How a Gold Coast platform is using NFTs and crypto to reward women getting back into fitness

avatar

image.png

Gold Coast company PUML is offering novel new incentives and finding soaring demand for rewards for getting off the couch and getting moving.

PUML is a move-to-earn game that is fast establishing itself as a leading global Web3 fitness obsession.

PUML operates a corporate wellness platform, where it gamifies health and wellbeing to help businesses support high-performing teams and healthier, happier employees.

But it is through its direct-to-consumer portal that PUML is finding its most innovative new ways to reward users and making significant headway, even with some of the groups identified by health authorities as among the most disengaged with sport.

PUML is proving so effective it is being supported by the Queensland government to help encourage girls and women aged 14 to 24 years to take up physical exercise, the danger age at which research shows girls and women are most at risk of disengaging with sport and physical activity.

Among the latest research is a survey of 4000 teenage girls and boys conducted by the Women in Sport charity and released in March, which found 43% of teenage girls who once actively engaged with and enjoyed sport were being side-lined in their teenage years.

PUML CEO and founder Damien King said its Women in Sport campaign rewarded users with cryptocurrency and non-fungible tokens (NFTs) to help incentivise girls to get back into fitness.

image.png

“We incentivise people to complete healthy challenges,” King said.

SUPPLIED INFORMATION:
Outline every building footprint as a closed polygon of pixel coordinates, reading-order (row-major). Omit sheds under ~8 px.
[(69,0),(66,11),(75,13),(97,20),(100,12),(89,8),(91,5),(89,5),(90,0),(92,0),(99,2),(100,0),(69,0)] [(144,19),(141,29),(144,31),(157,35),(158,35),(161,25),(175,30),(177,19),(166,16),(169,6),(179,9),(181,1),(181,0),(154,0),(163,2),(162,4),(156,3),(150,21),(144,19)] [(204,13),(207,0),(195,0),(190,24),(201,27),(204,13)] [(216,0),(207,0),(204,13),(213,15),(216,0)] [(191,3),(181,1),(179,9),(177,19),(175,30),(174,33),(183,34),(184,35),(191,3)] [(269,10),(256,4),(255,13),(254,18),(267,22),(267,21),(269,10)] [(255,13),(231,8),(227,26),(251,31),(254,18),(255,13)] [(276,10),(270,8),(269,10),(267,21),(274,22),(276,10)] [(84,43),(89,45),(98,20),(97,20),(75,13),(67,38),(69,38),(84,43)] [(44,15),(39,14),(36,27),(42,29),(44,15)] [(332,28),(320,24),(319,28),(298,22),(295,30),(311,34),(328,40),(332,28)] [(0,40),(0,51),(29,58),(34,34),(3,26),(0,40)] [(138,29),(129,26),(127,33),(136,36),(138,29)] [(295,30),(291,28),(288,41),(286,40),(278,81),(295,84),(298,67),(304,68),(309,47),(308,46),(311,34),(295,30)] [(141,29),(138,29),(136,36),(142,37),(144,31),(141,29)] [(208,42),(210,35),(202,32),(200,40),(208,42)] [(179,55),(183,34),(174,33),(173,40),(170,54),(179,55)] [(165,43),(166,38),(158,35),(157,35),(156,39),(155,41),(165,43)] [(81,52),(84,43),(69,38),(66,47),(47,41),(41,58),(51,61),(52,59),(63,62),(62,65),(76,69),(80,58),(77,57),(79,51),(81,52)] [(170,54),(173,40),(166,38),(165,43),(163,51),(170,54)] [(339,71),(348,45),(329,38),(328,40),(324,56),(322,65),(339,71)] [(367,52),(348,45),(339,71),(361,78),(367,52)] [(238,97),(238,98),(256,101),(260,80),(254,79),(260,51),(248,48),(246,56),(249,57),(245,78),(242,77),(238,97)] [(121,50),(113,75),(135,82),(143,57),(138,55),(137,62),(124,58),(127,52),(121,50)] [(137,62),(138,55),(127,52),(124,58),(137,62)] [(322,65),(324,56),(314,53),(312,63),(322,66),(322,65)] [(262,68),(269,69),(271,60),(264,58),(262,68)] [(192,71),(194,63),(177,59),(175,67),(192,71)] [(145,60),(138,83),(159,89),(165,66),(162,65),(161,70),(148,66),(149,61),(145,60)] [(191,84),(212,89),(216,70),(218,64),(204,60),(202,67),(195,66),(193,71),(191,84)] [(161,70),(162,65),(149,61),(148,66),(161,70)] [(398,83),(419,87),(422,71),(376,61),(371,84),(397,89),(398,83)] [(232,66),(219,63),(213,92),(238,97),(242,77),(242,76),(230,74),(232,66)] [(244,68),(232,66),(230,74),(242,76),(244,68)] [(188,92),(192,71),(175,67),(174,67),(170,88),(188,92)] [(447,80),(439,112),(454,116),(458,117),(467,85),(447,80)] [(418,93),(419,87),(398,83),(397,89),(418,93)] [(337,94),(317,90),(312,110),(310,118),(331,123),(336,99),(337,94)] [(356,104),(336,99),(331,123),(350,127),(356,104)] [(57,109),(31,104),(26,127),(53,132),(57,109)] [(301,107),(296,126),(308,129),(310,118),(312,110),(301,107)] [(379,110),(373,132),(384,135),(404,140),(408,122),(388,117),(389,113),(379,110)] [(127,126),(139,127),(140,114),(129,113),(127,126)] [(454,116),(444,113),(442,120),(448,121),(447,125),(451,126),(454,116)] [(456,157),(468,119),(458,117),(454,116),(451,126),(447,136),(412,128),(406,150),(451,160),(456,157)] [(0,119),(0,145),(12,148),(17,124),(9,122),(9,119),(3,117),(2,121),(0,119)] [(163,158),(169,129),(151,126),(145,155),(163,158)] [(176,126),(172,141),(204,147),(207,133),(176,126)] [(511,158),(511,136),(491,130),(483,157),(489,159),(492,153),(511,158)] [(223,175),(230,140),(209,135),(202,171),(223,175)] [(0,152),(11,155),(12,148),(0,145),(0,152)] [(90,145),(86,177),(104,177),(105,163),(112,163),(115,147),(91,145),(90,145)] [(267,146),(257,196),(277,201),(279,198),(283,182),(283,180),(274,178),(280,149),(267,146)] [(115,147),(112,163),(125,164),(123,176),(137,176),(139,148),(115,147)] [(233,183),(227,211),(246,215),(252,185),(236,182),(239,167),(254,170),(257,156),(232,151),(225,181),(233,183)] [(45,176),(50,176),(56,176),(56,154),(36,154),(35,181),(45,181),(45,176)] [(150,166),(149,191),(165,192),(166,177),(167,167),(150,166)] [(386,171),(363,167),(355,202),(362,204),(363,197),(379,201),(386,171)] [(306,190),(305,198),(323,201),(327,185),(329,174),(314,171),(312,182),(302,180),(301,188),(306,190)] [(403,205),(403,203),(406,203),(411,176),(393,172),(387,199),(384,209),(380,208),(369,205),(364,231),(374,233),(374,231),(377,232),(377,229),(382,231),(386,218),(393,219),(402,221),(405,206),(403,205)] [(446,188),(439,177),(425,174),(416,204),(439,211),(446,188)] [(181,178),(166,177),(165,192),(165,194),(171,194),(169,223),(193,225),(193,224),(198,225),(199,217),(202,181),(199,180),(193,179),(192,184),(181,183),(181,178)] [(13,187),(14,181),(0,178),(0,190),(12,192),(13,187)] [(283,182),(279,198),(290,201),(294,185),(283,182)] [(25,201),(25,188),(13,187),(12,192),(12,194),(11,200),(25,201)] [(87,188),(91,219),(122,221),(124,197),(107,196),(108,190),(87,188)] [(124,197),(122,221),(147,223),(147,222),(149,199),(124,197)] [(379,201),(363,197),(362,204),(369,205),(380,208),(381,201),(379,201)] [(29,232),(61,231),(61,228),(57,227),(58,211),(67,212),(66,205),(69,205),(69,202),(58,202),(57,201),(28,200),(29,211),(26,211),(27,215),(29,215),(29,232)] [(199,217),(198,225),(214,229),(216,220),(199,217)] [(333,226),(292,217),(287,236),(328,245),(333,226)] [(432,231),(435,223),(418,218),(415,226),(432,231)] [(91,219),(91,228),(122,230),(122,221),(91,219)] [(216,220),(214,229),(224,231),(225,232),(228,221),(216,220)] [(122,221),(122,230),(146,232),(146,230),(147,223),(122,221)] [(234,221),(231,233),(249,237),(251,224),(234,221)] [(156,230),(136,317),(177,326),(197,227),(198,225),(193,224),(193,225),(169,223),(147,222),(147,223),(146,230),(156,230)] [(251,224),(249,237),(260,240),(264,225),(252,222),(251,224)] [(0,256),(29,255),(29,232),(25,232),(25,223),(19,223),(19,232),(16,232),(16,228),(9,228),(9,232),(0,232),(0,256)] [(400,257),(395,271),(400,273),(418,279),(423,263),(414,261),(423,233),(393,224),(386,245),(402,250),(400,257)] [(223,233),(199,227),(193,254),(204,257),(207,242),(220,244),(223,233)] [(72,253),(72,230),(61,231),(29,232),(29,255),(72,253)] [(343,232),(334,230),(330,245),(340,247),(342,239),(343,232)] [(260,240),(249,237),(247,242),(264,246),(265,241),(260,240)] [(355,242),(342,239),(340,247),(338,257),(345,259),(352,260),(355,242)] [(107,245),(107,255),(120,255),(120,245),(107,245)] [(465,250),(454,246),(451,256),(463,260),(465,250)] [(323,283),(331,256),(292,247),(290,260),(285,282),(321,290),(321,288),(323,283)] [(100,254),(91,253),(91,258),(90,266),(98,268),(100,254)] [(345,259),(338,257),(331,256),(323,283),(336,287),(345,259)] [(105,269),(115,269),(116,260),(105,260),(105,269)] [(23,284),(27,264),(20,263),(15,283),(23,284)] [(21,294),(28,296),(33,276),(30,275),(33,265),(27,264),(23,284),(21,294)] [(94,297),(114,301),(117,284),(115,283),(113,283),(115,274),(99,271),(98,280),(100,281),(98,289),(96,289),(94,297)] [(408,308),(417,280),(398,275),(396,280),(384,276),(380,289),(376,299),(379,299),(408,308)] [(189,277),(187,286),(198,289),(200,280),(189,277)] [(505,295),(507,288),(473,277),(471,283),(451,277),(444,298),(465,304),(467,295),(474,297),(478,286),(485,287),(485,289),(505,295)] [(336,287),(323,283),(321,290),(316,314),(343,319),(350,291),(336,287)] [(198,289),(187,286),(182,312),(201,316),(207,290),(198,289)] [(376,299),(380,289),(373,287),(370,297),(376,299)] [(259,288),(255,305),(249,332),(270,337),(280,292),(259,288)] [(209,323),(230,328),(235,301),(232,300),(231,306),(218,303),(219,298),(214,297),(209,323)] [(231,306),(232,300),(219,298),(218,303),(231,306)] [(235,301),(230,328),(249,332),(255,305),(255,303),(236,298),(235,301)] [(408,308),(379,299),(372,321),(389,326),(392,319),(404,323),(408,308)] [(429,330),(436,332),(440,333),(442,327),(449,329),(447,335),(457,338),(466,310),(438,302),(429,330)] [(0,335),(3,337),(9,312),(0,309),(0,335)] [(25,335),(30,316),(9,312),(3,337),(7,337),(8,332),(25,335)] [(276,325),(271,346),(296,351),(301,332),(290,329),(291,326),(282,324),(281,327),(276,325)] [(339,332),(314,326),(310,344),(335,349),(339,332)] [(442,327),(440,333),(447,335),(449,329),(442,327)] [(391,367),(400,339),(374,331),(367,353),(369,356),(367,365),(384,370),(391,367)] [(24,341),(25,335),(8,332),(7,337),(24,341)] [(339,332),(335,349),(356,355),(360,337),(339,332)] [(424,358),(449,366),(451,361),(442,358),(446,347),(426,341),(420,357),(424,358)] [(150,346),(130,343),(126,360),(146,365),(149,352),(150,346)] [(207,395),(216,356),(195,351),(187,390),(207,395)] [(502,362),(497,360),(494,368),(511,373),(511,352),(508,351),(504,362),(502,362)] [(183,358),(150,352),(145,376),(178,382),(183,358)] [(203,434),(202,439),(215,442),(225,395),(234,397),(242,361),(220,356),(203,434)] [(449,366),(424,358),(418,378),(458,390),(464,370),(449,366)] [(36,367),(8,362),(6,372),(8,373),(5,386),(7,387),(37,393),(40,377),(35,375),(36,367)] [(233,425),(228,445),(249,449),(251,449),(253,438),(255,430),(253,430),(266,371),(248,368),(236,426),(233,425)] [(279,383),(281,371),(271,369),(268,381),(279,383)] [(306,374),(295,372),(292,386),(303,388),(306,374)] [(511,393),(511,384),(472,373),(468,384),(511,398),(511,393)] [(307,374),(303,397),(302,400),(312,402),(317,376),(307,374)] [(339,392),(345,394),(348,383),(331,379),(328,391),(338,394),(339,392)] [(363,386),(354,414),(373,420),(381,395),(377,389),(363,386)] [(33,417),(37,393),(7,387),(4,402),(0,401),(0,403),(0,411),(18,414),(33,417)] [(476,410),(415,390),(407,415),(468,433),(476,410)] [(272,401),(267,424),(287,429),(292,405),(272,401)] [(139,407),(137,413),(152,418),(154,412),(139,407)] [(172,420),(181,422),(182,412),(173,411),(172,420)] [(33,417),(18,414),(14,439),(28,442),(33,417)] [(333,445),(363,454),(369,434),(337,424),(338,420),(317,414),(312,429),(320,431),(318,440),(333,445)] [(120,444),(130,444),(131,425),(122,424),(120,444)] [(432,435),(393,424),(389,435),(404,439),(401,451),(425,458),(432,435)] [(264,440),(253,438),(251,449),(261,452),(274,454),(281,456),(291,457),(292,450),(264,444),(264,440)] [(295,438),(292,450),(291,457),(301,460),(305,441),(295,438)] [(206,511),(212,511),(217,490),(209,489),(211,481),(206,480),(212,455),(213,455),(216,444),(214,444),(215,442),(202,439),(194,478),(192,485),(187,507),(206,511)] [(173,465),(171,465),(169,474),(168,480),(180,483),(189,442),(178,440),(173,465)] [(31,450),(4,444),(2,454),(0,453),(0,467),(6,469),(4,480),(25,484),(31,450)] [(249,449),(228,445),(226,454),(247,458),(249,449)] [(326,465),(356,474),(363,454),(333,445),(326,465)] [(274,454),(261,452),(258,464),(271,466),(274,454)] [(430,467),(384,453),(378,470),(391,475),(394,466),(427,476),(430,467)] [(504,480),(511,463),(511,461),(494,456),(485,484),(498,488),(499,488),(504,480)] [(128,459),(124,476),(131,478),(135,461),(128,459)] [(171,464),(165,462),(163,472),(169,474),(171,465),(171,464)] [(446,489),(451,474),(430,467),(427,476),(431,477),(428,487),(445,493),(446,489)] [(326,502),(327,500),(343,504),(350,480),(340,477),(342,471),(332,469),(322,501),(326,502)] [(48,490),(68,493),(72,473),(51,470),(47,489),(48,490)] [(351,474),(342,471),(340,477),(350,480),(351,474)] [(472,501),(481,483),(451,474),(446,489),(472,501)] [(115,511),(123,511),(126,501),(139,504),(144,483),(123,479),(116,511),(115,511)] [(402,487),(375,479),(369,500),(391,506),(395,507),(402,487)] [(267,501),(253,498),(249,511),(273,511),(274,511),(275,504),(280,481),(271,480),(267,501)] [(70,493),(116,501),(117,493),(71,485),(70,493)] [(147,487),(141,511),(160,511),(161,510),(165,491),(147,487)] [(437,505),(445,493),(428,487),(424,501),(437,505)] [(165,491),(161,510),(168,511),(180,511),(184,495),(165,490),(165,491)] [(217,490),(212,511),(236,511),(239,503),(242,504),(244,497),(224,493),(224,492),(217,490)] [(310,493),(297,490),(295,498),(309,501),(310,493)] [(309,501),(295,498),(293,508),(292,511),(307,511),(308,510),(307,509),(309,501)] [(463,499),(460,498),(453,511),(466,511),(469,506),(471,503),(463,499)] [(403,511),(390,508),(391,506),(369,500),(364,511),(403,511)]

COMPLETE THE FOLLOWING:
1. Render this sentence from the PUML article into French: "PUML is a move-to-earn game that is fast establishing itself as a leading global Web3 fitness obsession."
2. Reproduce the passage of the PUML article that begins at the words "But it is through" and stops after "their teenage years.".
3. Write the next part of the article on PUML's fitness rewards, picking up after its final sentence.
The listing was drawn from a separate source, unrelated to the article.

RESULTS OF THE EXERCISE:
1. PUML est un jeu « move-to-earn » qui s'impose rapidement comme une obsession mondiale de premier plan en matière de fitness Web3.

2.
But it is through its direct-to-consumer portal that PUML is finding its most innovative new ways to reward users and making significant headway, even with some of the groups identified by health authorities as among the most disengaged with sport.

PUML is proving so effective it is being supported by the Queensland government to help encourage girls and women aged 14 to 24 years to take up physical exercise, the danger age at which research shows girls and women are most at risk of disengaging with sport and physical activity.

Among the latest research is a survey of 4000 teenage girls and boys conducted by the Women in Sport charity and released in March, which found 43% of teenage girls who once actively engaged with and enjoyed sport were being side-lined in their teenage years.

3.
“Participants can get discount codes, merchandise, non-fungible tokens (NFTs) and cryptocurrency all for being active.

“We’re really trying to encourage gen Y, girls and women, to get more active and into sport by linking them with elite athletes, brands, challenges and rewards. They are already really familiar with this kind of tech.”

Some of Australia’s biggest sporting organisations including the Australian Football League, Cricket Australia, the National Basketball League and Tennis Australia have all begun creating strategies around crypto and NFTs.

The popularity of sports NFTs has exploded in recent years, with major global sports leagues like the National Basketball Association, National Football League and Major League Baseball all turning attention and dollars away from the old sports trading cards to the new digital commodities.

An increasing roster of individual athletes, like NBA stars Zion Williamson and LeBron James, have also launched their own collectibles.

King said PUML’s strategy kicking off in Australia was designed specifically for girls and women.

With the support of the Queensland government, PUML’s Women in Sport campaign already included NFTs and challenges from Brisbane Lions premiership AFLW player Taylor Smith, Australian Diamonds netball goal attack Kiera Austin, gold medal swimming Olympian Chelsea Hodges, and Queensland Fire all-rounder Holly Ferling, he said.

“It’s good for the users and its good for the athletes. It’s an exciting time for athletes who can positively impact the health of their fans,” King said.

PUML, based on the southern Gold Coast beside the famous Coolangatta beach breaks, aimed to have a global impact by growing it athlete base and helping more people form a regular exercise routine, he said.

“I think we’re in a really unique position because of the communities we are reaching and that we were also one of the first to move to corporates,” he said.

“With all the changes that have happened to workplaces, gone are the days of the company gym. People can work from home and participate in challenges and they’re social so you can see each other’s steps, message them, react to them.

“Some of the companies we worked with have had internal gyms but have closed them down. So, this is a way to get people engaged in their own health and wellbeing at work, wherever they work, as well as the direct consumers.”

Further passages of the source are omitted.